◆ **EXTRACT PROVIDED**:
○ ○ ○ ○ ○

Drive on Stalingrad: Battle for Southern Russia Game is a board wargame originally published by Simulations Publications, Inc. (SPI) in 1977 that simulates Germany's 1942 campaign in Russia during the Second World War.

Contents
Drive on Stalingrad: Battle for Southern Russia Game is a two-person game that simulates combat between German and Russian forces in 1942. The rules are based on those developed for a previous SPI wargame, Panzergruppe Guderian, with additional rules for rail movement, Soviet strategic movement, trucks and supply chains, untried units, air supply, and tactical air units. In addition, at the start of every turn, the German player receives a random "Hitler Directive", which may unexpectedly change the player's entire operational strategy for the turn by placing demands and restrictions on the player.

Components
The SPI edition of this game, packaged in either a flat plastic  box with integral counter trays and covers, or a standard-sized bookcase box, contains the following:
 Two  hexagonal grid paper maps
 600 double-sided  die-cut Counters
 Rulebook
 Game Turn Record/Reinforcement Track
 A double-sided sheet of various tables
 Errata sheet (included in the game after May 1978)
 A six-sided die

Gameplay
The German player starts each turn by getting a random result from the "Hitler Directive" table, and then has the following actions:
 Initial movement phase
 Combat phase
 Mechanized/cavalry movement phase
 Disruption removal phase
 Air interdiction phase
The Soviet player then gets the same five phases of operations. This completes one turn.

Victory conditions   
The game lasts for 25 turns, with a time scale of 1 week per turn. Victory points are awarded for cities captured and held, and losses inflicted on the other side. The player with the most victory points at the end of 25 turns is the winner.

Publication history
In 1976, SPI published Panzergruppe Guderian, a wargame simulating the 1941 World War II Battle of Smolensk that featured rules that combined both infantry and tank combat. Brad Hessel used those rules as the basis for Drive on Stalingrad, which was published by SPI in 1977. Players immediately complained that the game was always an easy win for the Russian player, and in May 1978, an errata sheet was added to the game to provide more balance.

In the early 1980s, SPI ran into financial difficulties, and was taken over by TSR in 1983. Looking to quickly make back some of the money, TSR released a combination of new SPI properties that had been close to publication before the takeover such as Battle Over Britain and A Gleam of Bayonets: The Battle of Antietam, and re-issues of popular SPI titles from the 1970s such as Blue & Gray: Four American Civil War Battles and Drive on Stalingrad.

In 2002, Decision Games acquired the rights to Drive on Stalingrad and published a game with rules redesigned by Ty Bomba.

Reception
In Issue 15 of Imagine, Peter O'Toole thought "the game rules are excellent" and noted in particular the well-balanced rules for supply lines that affect both players. He concluded with a strong recommendation, saying, "Drive on Stalingrad is an exciting end-to-end struggle with both sides having to use all their skills in both attack and defence."

○ ○ ○ ○ ○

◆ **SET TASK A**: Render into Spanish this sentence from the Drive on Stalingrad article: "The game lasts for 25 turns, with a time scale of 1 week per turn."
◆ **SET TASK B**:
Answer these from the Drive on Stalingrad article:
(i) How many double-sided die-cut counters come with the SPI edition?
(ii) In what year did TSR take over SPI?
(iii) Who redesigned the rules for the Decision Games edition?
◆ **SET TASK C**: Please extend the Drive on Stalingrad article past its final sentence.

○ ○ ○ ○ ○

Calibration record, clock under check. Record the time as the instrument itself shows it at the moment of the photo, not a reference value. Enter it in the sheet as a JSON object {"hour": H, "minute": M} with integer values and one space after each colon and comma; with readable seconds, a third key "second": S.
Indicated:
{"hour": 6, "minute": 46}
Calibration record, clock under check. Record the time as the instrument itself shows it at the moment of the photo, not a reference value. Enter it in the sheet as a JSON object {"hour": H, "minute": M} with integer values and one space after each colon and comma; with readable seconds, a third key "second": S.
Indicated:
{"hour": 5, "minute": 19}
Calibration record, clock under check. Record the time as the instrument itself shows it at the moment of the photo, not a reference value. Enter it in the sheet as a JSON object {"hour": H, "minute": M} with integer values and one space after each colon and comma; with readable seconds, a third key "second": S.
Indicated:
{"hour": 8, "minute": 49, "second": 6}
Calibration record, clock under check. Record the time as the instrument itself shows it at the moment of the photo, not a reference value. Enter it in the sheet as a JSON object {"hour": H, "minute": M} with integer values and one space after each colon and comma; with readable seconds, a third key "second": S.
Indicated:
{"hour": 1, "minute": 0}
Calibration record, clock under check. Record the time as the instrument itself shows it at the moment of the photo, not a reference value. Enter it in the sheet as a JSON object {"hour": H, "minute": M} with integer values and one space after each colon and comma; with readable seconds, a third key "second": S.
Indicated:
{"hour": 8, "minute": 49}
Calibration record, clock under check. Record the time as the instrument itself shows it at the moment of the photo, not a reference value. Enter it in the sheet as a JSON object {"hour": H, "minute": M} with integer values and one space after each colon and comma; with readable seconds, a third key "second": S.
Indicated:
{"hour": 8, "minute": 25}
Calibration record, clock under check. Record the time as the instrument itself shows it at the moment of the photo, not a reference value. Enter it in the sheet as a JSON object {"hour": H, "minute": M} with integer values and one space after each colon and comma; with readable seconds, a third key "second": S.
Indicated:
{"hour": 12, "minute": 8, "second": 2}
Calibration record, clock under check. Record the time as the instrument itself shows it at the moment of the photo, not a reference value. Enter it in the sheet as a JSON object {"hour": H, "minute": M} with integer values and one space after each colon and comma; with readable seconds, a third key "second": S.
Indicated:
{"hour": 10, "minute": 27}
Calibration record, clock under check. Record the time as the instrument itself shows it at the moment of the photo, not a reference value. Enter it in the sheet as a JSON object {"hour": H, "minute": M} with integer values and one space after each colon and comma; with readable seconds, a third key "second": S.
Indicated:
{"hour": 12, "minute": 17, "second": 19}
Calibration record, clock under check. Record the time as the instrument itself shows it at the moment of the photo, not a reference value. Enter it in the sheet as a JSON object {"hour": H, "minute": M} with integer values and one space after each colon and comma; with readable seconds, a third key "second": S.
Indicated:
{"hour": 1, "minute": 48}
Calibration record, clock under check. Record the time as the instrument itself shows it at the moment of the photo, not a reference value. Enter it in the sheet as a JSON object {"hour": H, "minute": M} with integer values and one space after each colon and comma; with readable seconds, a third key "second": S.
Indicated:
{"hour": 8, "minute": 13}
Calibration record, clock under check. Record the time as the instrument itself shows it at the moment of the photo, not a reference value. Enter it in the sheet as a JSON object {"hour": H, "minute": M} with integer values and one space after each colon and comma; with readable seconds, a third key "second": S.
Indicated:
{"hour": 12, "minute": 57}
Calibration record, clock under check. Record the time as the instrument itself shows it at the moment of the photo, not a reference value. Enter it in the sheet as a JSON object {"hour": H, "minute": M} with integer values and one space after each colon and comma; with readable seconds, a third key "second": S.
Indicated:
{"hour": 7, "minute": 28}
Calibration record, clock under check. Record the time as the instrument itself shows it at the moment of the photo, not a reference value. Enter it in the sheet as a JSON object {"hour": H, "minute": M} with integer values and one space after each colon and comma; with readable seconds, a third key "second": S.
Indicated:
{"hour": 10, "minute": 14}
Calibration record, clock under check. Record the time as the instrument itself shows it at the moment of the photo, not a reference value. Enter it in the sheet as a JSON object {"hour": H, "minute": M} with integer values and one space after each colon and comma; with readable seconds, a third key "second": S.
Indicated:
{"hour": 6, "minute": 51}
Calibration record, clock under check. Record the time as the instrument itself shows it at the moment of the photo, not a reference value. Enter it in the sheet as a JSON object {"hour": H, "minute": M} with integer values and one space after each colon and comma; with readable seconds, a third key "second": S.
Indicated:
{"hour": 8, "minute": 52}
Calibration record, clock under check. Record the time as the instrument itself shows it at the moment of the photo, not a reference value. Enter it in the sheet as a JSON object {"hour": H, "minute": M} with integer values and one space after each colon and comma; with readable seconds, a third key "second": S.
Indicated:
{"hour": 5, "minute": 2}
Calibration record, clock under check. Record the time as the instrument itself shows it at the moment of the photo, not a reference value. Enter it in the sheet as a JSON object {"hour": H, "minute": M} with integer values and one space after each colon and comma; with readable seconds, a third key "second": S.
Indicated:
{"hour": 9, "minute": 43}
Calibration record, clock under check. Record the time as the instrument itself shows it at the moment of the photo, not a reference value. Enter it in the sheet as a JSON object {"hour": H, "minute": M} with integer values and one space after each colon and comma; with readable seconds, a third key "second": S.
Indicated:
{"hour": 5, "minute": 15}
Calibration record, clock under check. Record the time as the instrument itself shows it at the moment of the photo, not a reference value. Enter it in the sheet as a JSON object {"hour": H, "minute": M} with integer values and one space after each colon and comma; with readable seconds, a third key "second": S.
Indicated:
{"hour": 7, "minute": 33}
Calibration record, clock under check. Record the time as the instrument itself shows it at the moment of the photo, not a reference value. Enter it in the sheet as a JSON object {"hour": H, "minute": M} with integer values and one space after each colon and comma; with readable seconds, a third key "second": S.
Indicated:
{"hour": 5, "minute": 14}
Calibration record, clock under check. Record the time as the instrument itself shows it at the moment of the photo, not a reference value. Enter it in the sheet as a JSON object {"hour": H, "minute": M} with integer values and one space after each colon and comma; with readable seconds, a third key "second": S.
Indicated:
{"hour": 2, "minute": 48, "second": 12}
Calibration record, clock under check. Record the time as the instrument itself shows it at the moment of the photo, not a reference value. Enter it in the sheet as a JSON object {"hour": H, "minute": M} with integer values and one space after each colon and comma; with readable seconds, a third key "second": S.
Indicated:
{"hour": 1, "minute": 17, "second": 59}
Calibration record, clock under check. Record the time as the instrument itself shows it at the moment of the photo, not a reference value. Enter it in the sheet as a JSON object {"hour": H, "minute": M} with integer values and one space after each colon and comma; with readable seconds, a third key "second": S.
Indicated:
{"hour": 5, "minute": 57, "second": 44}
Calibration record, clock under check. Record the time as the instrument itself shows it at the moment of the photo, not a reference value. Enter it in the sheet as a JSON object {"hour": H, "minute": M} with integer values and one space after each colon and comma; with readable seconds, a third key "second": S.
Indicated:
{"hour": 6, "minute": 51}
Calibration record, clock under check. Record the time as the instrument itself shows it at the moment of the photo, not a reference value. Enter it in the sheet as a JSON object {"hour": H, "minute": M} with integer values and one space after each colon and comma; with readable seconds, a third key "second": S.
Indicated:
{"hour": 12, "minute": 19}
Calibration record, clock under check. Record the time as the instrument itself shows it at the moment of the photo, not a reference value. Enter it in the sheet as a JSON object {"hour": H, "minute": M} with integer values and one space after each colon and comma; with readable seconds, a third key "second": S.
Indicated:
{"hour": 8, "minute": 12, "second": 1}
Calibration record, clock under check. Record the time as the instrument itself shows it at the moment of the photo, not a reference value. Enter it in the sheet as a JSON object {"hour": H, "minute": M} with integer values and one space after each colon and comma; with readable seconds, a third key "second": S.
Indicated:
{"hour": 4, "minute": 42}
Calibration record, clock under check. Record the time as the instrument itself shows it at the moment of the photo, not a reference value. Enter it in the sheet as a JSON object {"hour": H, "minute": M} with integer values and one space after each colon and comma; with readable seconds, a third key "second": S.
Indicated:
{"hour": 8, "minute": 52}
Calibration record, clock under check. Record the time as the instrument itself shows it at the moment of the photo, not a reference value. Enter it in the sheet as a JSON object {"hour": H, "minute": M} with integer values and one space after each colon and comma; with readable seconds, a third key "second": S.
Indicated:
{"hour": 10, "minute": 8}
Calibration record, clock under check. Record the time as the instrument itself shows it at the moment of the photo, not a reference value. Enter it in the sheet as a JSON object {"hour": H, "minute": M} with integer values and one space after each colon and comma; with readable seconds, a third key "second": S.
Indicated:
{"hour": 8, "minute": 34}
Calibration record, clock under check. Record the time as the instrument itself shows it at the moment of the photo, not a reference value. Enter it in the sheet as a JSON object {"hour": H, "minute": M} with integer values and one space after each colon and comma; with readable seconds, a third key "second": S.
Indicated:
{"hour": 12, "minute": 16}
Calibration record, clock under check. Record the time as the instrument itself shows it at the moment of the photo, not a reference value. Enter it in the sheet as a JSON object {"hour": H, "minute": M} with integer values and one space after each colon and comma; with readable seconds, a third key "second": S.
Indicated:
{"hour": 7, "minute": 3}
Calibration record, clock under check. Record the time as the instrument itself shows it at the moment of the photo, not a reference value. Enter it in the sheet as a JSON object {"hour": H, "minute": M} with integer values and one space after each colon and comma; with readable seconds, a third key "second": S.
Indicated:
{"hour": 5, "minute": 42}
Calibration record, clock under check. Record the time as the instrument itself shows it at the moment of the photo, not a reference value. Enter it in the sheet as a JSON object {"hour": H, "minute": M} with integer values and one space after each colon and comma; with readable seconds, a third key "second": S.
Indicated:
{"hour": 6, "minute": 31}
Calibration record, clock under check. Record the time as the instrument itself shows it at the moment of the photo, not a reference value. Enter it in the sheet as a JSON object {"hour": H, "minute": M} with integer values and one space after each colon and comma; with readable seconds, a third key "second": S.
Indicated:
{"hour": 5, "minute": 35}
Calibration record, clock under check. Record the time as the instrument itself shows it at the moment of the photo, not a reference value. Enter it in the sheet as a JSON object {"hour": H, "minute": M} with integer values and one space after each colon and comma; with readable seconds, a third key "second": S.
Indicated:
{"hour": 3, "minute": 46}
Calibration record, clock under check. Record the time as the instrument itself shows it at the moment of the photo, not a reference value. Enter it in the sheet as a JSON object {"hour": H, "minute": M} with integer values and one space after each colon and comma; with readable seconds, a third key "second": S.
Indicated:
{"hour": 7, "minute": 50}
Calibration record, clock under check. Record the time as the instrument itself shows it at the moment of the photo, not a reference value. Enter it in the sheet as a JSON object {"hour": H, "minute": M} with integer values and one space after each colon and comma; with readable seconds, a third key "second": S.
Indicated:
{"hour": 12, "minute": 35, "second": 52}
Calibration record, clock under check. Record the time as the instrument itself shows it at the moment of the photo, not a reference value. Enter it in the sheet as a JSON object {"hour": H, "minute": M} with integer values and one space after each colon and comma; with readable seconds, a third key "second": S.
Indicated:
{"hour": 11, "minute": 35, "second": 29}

○ ○ ○ ○ ○

◆ **EXERCISE ANSWER A**: El juego dura 25 turnos, con una escala de tiempo de 1 semana por turno.

◆ **EXERCISE ANSWER B**:
(i) 600
(ii) 1983
(iii) Ty Bomba

◆ **EXERCISE ANSWER C**:
In Issue No. 49 of Moves, Ronald P. Hamm noted that the inherited rules from Panzergruppe Guderian "works extremely well for 1939–1942 armored actions and it proves that fact again with DOS." Hamm was glad he waited until errata was published with the game, noting "I did not have the unfortunate task of playing DOS when it was unbalanced drastically towards the Soviets. I am glad that I waited, because the game (like the real campaign itself) is now finely balanced." He concluded with a strong recommendation, saying "Drive on Stalingrad is an excellent operational level simulation of the German 1942 summer offensive in Russia."

In Issue 14 of Phoenix, Chris Bramwell pointed out that Drive on Stalingrad differed significantly from its predecessor Panzergrupped Guderian (1976) with the addition of air rules and especially political considerations — "The Hitler Directive" — which he called "the cornerstone of the game."

In his 1977 book The Comprehensive Guide to Board Wargaming, Nick Palmer noted the additional complications caused by rules for untried units, as well as the shifting objectives for the German player.

In The Guide to Simulations/Games for Education and Training, Richard Rydzel thought the game was fatally unbalanced against the Germans, saying, "The Axis player can only win against an incompetent player." He also counselled against using this game in the classroom because of its historical inaccuracies, pointing out that in the game "The Don River is a fortress that cannot be breached. Stalingrad  never sees any action. [...] This game does not fit well into historical learning situations."

Other reviews and commentary
Moves #50 (April/May 1980)
Fire & Movement #63 (December 1988/January1989) 
The Wargamer Vol. 1 #33
The Grenadier #28 
Campaign #105
Paper Wars #50
Simulations Canada Newsletter #12
Casus Belli (Nov 1980)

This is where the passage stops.